Work instruction.
Below are some records; return each one exactly.

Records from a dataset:
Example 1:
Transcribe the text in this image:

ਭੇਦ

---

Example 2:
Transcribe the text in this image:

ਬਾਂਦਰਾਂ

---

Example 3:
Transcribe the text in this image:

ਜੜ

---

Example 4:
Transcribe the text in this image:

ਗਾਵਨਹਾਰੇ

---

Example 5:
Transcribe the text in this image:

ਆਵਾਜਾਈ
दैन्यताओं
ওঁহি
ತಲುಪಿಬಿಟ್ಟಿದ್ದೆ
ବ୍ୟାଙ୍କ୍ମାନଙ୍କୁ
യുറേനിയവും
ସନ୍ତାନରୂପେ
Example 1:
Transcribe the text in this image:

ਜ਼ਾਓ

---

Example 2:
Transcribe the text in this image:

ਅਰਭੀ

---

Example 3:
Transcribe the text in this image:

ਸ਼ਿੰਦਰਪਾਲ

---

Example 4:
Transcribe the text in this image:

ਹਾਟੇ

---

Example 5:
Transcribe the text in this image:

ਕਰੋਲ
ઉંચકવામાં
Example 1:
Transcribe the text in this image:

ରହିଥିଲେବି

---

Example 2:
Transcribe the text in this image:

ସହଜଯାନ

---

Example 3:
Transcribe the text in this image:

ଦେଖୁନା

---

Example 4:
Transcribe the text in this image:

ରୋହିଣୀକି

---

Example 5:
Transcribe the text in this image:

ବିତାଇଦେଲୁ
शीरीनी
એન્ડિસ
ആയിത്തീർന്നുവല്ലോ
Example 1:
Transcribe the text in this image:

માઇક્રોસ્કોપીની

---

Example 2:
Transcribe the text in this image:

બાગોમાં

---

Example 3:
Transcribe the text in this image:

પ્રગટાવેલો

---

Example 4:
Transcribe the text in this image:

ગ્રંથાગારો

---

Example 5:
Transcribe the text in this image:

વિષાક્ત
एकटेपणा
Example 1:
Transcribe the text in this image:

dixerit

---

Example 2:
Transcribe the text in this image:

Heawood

Result.
Example 1:
Transcribe the text in this image:

ਭੇਦ

---

Example 2:
Transcribe the text in this image:

ਬਾਂਦਰਾਂ

---

Example 3:
Transcribe the text in this image:

ਜੜ

---

Example 4:
Transcribe the text in this image:

ਗਾਵਨਹਾਰੇ

---

Example 5:
Transcribe the text in this image:

ਆਵਾਜਾਈ
दैन्यताओं
ওঁহি
ತಲುಪಿಬಿಟ್ಟಿದ್ದೆ
ବ୍ୟାଙ୍କ୍ମାନଙ୍କୁ
യുറേനിയവും
ସନ୍ତାନରୂପେ
Example 1:
Transcribe the text in this image:

ਜ਼ਾਓ

---

Example 2:
Transcribe the text in this image:

ਅਰਭੀ

---

Example 3:
Transcribe the text in this image:

ਸ਼ਿੰਦਰਪਾਲ

---

Example 4:
Transcribe the text in this image:

ਹਾਟੇ

---

Example 5:
Transcribe the text in this image:

ਕਰੋਲ
ઉંચકવામાં
Example 1:
Transcribe the text in this image:

ରହିଥିଲେବି

---

Example 2:
Transcribe the text in this image:

ସହଜଯାନ

---

Example 3:
Transcribe the text in this image:

ଦେଖୁନା

---

Example 4:
Transcribe the text in this image:

ରୋହିଣୀକି

---

Example 5:
Transcribe the text in this image:

ବିତାଇଦେଲୁ
शीरीनी
એન્ડિસ
ആയിത്തീർന്നുവല്ലോ
Example 1:
Transcribe the text in this image:

માઇક્રોસ્કોપીની

---

Example 2:
Transcribe the text in this image:

બાગોમાં

---

Example 3:
Transcribe the text in this image:

પ્રગટાવેલો

---

Example 4:
Transcribe the text in this image:

ગ્રંથાગારો

---

Example 5:
Transcribe the text in this image:

વિષાક્ત
एकटेपणा
Example 1:
Transcribe the text in this image:

dixerit

---

Example 2:
Transcribe the text in this image:

Heawood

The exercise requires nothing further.